* **EXERCISE PROMPT**:
Could you collect every line in the records below that contains the string "triển"?
====== DATA SECTION
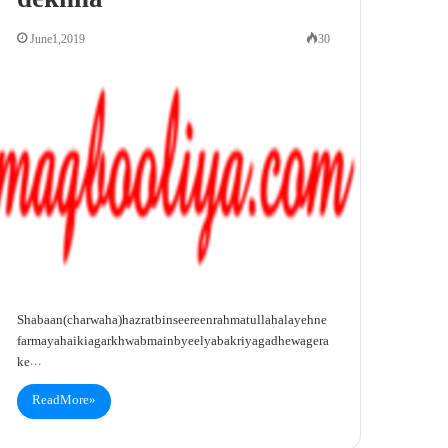
dekhna
June 1, 2019
30
Shabaan (charwaha)hazrat bin seereen rahmatullah alayeh ne
farmaya hai ki agar khwab main byeel ya bakri ya gadhe wagera
ke…
Read More »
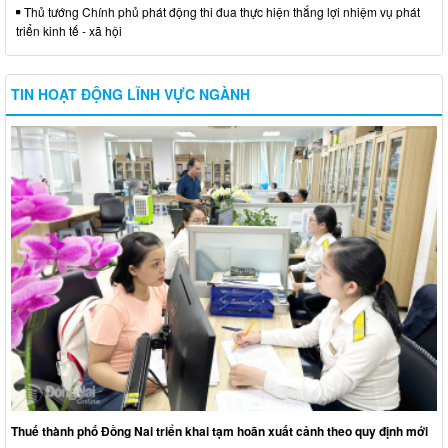
Thủ tướng Chính phủ phát động thi đua thực hiện thắng lợi nhiệm vụ phát
triển kinh tế - xã hội
TIN HOẠT ĐỘNG LĨNH VỰC NGÀNH
Thuế thành phố Đồng Nai triển khai tạm hoãn xuất cảnh theo quy định mới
============
* **RESULT OF THE EXERCISE**:
triển kinh tế - xã hội
Thuế thành phố Đồng Nai triển khai tạm hoãn xuất cảnh theo quy định mới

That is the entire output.